Vinitaly, che contribuisce attivamente alla crescita del sistema vinicolo nostrano, vuole aiutare le aziende italiane in questo momento difficile. Solo un’azienda italiana su quattro utilizza il digitale per promuovere i propri prodotti. L’e-commerce è in forte crescita e quale momento migliore per approdarvi se non quello attuale? Grazie al digitale le vendite potranno crescere in maniera esponenziale. E c’è poi il rapporto con i consumatori e distributori. Tutto passerà da lì. Stiamo parlando, in altre parole, di una vera e propria rivoluzione commerciale che l’emergenza sanitaria rende necessaria.

Cos’è Vinitaly?

Vinitaly è un salone internazionale del vino e dei distillati. Oltre ad ospitare degustazioni, propone un programma convegnistico che affronta le principali tematiche legate alla domanda ed offerta del mercato del vino. E naturalmente promuove il Made in Italy. La Wine Monitor di Nomisma ha promosso un’indagine proprio per Vinitaly. Dai risultati emerge un settore in sofferenza sui mercati ma anche impegnato ad innovarsi. Ed ecco che entra in gioco l’e-commerce e le sue molteplici possibilità.

Wine club in crescita

La novità in assoluto sono i Wine club, ristretti circoli animati da singole cantine. I Wine club si sviluppano attorno alle etichette di una cantina o di una denominazione. I consumatori, sottoscrivendo un abbonamento, si assicurano una fornitura regolare dei vini di quella cantina ed hanno accesso ad offerte speciali. L’indagine di Wine Monitor di Nomisma rivela che le aziende intenzionate a creare un Wine club passeranno dall’11%, del 2019, al 57% nel 2021. Ed insieme ai Wine club, potrebbe subire un’impennata anche il Wine tasting virtuale.

Wine tasting virtuale

Il Wine tasting virtuale funziona in questo modo: un buyer od un opinion leader ordina il prodotto. L’azienda glielo spedisce e la degustazione avviene on-line, nel corso di una diretta con più partecipanti. Questa modalità era adottata dal 16% del campione. L’indagine stima che passerà all’84% nel prossimo anno.

----

◆ Dettagli del compito
Per favore, ricopia dal testo su Vinitaly il passo che si apre con le parole "Il Wine tasting virtuale funziona" e si chiude con "nel prossimo anno.". Il materiale seguente proviene da un'altra fonte.

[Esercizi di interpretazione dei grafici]
----

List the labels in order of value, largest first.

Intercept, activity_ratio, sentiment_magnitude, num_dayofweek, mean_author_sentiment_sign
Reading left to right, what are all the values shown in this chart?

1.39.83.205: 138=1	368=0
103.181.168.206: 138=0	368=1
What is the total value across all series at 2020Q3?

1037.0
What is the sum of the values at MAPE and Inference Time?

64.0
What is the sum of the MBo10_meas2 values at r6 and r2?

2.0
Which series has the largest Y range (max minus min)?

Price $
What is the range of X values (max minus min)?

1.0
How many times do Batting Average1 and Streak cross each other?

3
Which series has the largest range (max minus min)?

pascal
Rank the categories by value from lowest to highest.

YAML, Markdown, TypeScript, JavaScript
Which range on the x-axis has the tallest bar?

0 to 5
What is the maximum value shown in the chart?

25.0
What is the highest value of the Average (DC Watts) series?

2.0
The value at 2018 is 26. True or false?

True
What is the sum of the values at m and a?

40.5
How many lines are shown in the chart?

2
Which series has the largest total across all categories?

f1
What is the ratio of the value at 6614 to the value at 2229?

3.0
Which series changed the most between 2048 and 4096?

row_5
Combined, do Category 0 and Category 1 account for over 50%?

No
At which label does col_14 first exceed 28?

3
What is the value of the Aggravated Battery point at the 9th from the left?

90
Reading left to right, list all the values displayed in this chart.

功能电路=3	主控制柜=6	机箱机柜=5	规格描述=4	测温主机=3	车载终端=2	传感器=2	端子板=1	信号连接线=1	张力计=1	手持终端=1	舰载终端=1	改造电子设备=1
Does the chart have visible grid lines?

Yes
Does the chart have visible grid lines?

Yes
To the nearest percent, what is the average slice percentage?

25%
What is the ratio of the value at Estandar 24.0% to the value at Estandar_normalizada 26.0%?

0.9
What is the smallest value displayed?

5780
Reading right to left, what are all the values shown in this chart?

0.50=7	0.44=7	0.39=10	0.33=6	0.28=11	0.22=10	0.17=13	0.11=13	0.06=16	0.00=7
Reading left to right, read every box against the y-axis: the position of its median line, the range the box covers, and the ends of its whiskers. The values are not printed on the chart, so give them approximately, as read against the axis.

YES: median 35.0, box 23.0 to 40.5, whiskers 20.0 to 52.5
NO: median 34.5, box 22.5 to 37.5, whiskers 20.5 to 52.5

----

◆ La tua soluzione
Il Wine tasting virtuale funziona in questo modo: un buyer od un opinion leader ordina il prodotto. L’azienda glielo spedisce e la degustazione avviene on-line, nel corso di una diretta con più partecipanti. Questa modalità era adottata dal 16% del campione. L’indagine stima che passerà all’84% nel prossimo anno.